Алина предсказуемо покачала головой.
- Но нынче я не заразен, меня заверили и даже готовы выдать медицинское освидетельствование в подтверждение этому, - продолжал он.
- То есть, я могла тебя потерять, - она остановилась у столика в виде белой дорической колонны, на котором стоял горшок с китайским розаном, усыпанным пламенеющими цветами, рассеянно сорвала один из них, повертела в руках. – И никогда бы о том не узнала… Вот уж истинно Пенелопа.
Александр не готов был услышать эти слова, хоть и предполагал, что нечто подобное будет произнесено.
- Я тоже мог тебя потерять, - повторил он, не вставая с места, а лишь снова застегнувшись на все пуговицы, хотя духота, которая уже начала нехорошо отзываться в его груди, горле, не давала ему это сделать. – Приезжаю – ты замужем, за каким-то… очередным Безобразовым, Дурново или как там его – экие говорящие фамилии, право. А муж, как водится, страшно ревнив или, что хуже, снисходителен, набивается в друзья, по плечу эдак похлопывает – проходите, садитесь, хотите ли хереса, ну и погоды нынче стоят… Ну ты знаешь, как оно бывает.
- Или же я в гробу и сама мертва, - спокойно перебила его Алина.
Слова ее были совсем спокойными, резко контрастирующими с его ернической болтовней. Александр недоуменно воззрился на нее. Разве у его возлюбленной есть основания так говорить? Неужто больна?
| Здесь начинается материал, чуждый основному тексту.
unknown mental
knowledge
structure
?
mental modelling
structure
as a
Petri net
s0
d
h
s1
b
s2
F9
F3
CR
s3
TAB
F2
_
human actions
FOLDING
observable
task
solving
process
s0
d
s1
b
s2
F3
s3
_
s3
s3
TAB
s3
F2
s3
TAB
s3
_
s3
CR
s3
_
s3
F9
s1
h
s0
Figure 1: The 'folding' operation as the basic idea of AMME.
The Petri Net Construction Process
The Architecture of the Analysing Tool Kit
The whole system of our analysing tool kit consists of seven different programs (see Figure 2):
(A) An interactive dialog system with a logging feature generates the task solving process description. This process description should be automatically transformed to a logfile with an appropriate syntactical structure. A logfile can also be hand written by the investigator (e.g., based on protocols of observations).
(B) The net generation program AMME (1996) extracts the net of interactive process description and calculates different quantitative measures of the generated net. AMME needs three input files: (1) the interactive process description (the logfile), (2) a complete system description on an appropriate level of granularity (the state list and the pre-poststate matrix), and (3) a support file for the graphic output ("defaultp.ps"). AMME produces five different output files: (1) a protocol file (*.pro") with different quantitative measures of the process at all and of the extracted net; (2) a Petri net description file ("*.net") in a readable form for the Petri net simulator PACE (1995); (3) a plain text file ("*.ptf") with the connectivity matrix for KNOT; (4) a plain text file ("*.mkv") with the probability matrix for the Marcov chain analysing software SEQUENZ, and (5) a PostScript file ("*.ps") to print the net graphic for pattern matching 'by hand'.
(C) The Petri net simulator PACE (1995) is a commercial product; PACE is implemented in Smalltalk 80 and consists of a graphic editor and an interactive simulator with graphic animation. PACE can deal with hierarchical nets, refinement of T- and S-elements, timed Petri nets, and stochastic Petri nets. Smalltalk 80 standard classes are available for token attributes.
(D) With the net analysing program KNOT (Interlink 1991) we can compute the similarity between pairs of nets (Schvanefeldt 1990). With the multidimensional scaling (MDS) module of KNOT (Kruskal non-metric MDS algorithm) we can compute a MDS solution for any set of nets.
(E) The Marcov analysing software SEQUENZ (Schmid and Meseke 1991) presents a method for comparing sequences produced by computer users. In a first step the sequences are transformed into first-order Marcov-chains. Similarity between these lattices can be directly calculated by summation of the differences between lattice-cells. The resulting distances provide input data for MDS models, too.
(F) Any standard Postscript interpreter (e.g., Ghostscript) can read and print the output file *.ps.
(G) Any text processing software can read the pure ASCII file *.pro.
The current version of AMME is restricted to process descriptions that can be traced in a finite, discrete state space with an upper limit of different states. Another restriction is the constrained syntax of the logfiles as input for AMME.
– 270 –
Но он бы заметил сразу, всенепременно.
- Все к тому и идет, - продолжила она без выражения.
- Но ведь…
- Мне исполнилось двадцать пять, Саша, - попросту сказала она. – Моя мать предпочтет видеть меня мертвой, нежели замужем за кем-либо…
- А отец? – отчего-то выдавил Саша.
- И отец тоже, - пожала плечами девушка. – Я тебе тогда сказала, что все безнадежно.
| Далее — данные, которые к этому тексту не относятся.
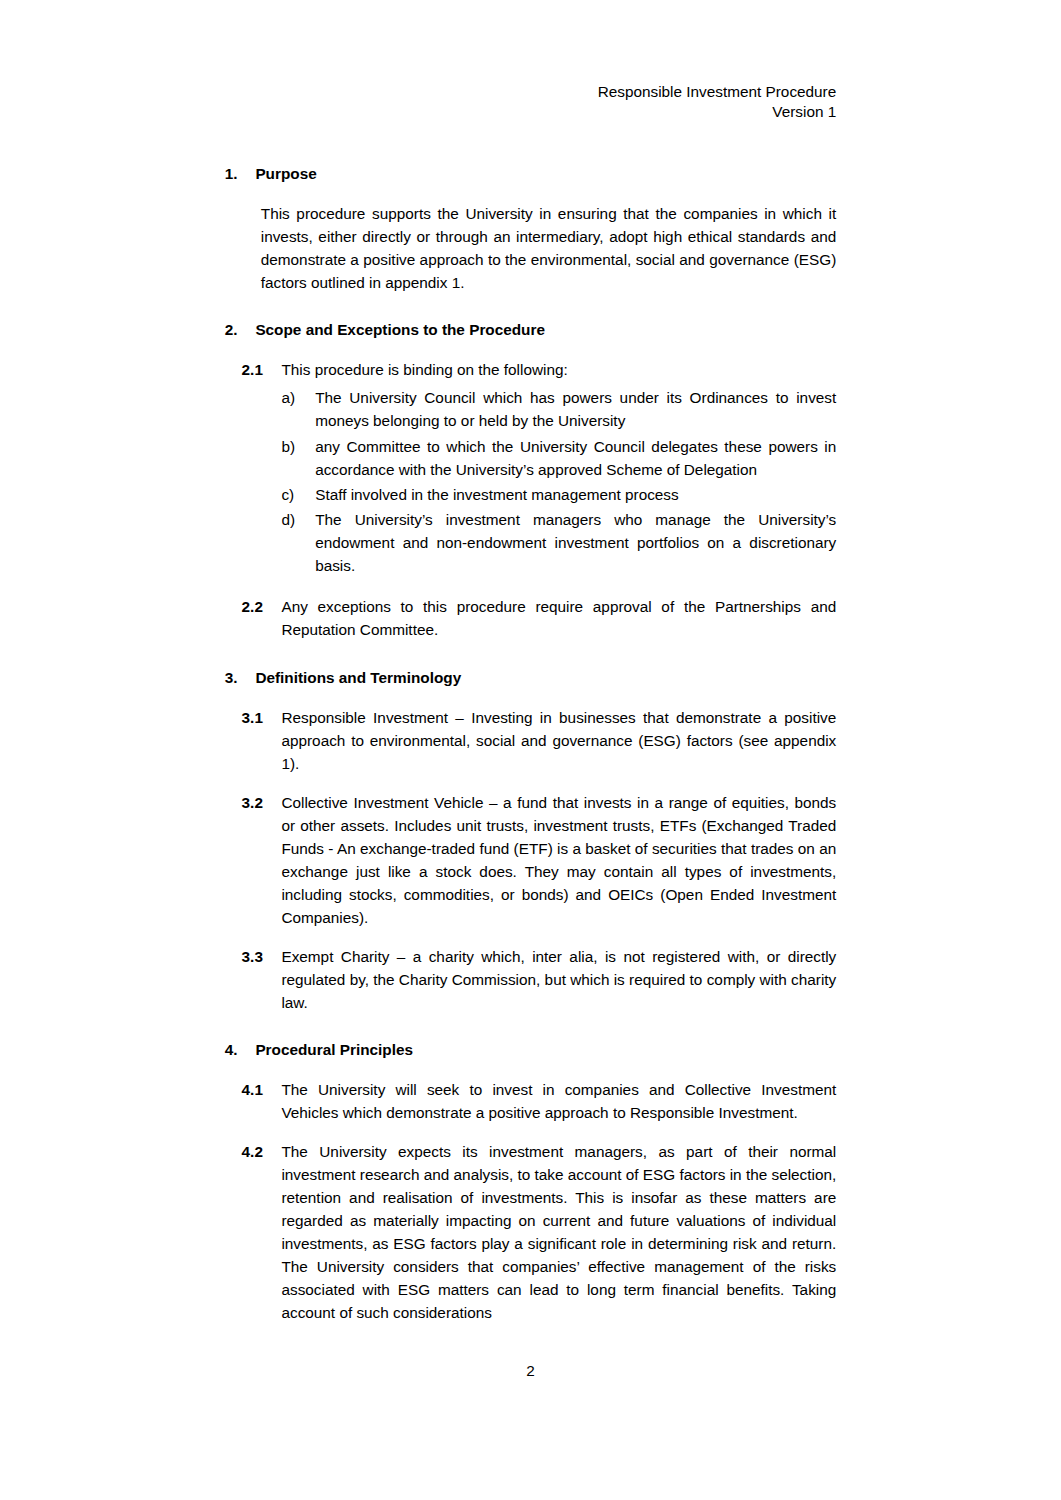Responsible Investment Procedure
Version 1
1.
Purpose
This procedure supports the University in ensuring that the companies in which it invests, either directly or through an intermediary, adopt high ethical standards and demonstrate a positive approach to the environmental, social and governance (ESG) factors outlined in appendix 1.
2.
Scope and Exceptions to the Procedure
2.1
This procedure is binding on the following:
a) The University Council which has powers under its Ordinances to invest moneys belonging to or held by the University
b) any Committee to which the University Council delegates these powers in accordance with the University’s approved Scheme of Delegation
c) Staff involved in the investment management process
d) The University’s investment managers who manage the University’s endowment and non-endowment investment portfolios on a discretionary basis.
2.2
Any exceptions to this procedure require approval of the Partnerships and Reputation Committee.
3.
Definitions and Terminology
3.1
Responsible Investment – Investing in businesses that demonstrate a positive approach to environmental, social and governance (ESG) factors (see appendix 1).
3.2
Collective Investment Vehicle – a fund that invests in a range of equities, bonds or other assets. Includes unit trusts, investment trusts, ETFs (Exchanged Traded Funds - An exchange-traded fund (ETF) is a basket of securities that trades on an exchange just like a stock does. They may contain all types of investments, including stocks, commodities, or bonds) and OEICs (Open Ended Investment Companies).
3.3
Exempt Charity – a charity which, inter alia, is not registered with, or directly regulated by, the Charity Commission, but which is required to comply with charity law.
4.
Procedural Principles
4.1
The University will seek to invest in companies and Collective Investment Vehicles which demonstrate a positive approach to Responsible Investment.
4.2
The University expects its investment managers, as part of their normal investment research and analysis, to take account of ESG factors in the selection, retention and realisation of investments. This is insofar as these matters are regarded as materially impacting on current and future valuations of individual investments, as ESG factors play a significant role in determining risk and return. The University considers that companies’ effective management of the risks associated with ESG matters can lead to long term financial benefits. Taking account of such considerations
2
- Иди в монастырь, или замуж за дурака, - вспомнил он нечаянно Шекспира.
- В монастырях, как и в дураках, оказался большой недостаток, - вторила Алина. – Сходи к мадам Смирновой, как будешь в Петербурге, она тебе перескажет всенепременно всю историю подбора дураков под меня.
- Я никогда не буду в Петербурге, и тебе то известно, - сказал князь.
- Ты прямо как матушка и как тетя Зинаида, - усмехнулась Алина.
Гнев ударил ему в голову от этого случайного сравнения. Враждебные образы предстали перед его глазами.
- Так ты говоришь, что эта…, - он вовремя подавил бранное слово, уже готовившее слететь с губ. – Что мать твоя здесь? Так я с ней поговорю всенепременно…
- Не надо, - твердо возразила его возлюбленная. – Ты все испортишь.
- Куда уж тут портить?
- Ты мне нужен живой, - продолжила девушка тем же тоном.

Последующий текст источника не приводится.